Theorem 3.41 (Closed sets in subspace topology)

Let \(Y\) be a metric subspace of \(X\). Let \(S \subseteq Y\).

\(S\) is closed in \(Y\) if and only if \(S = C \cap Y\) where \(C\) is a closed subset of \(X\).

Proof. Let \(S\) be closed in \(Y\).

  1. Then, \(Y \setminus S\) is open in \(Y\).

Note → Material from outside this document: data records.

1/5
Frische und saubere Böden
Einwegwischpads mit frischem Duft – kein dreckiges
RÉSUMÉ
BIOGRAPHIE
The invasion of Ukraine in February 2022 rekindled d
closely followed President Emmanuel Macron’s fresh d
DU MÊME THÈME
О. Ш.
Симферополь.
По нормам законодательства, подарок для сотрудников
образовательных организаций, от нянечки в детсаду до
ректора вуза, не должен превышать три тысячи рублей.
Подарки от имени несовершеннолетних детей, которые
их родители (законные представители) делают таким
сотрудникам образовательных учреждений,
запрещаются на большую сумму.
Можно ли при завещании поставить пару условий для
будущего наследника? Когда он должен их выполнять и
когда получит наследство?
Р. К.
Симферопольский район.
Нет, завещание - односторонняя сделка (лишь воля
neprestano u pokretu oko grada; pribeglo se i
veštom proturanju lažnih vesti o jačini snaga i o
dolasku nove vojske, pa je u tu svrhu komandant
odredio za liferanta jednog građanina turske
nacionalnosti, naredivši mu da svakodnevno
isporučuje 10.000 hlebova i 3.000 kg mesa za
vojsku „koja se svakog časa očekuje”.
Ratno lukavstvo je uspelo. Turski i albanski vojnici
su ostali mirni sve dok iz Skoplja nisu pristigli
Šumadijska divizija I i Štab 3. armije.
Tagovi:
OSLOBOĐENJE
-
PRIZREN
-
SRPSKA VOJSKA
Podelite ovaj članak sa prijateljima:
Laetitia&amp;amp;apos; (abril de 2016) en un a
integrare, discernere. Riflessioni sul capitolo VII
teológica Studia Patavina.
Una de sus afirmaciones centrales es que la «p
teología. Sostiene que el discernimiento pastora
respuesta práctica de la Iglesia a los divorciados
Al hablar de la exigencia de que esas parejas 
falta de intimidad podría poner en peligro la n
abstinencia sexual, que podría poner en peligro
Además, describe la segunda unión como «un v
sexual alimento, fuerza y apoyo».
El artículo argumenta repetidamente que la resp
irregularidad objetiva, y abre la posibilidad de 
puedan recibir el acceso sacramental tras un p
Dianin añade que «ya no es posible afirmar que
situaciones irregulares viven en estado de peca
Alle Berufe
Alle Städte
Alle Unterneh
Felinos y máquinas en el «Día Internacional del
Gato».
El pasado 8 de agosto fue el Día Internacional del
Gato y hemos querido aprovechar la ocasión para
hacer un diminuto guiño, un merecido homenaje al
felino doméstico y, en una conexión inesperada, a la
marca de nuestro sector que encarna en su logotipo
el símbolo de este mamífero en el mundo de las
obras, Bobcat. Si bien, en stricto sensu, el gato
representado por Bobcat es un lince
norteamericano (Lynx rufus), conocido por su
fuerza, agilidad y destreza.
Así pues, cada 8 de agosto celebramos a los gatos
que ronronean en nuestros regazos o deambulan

  2. By definition of subspace topology,

    \[ Y \setminus S = Y \cap O \]

    where \(O\) is some open subset of \(X\).

  3. Then,

    \[\begin{split} S &= Y \setminus (Y \setminus S) \\ &= Y \setminus (Y \cap O) \\ &= Y \setminus O \\ &= Y \cap (X \setminus O). \end{split}\]
  4. But \(C = X \setminus O\) is closed in \(X\).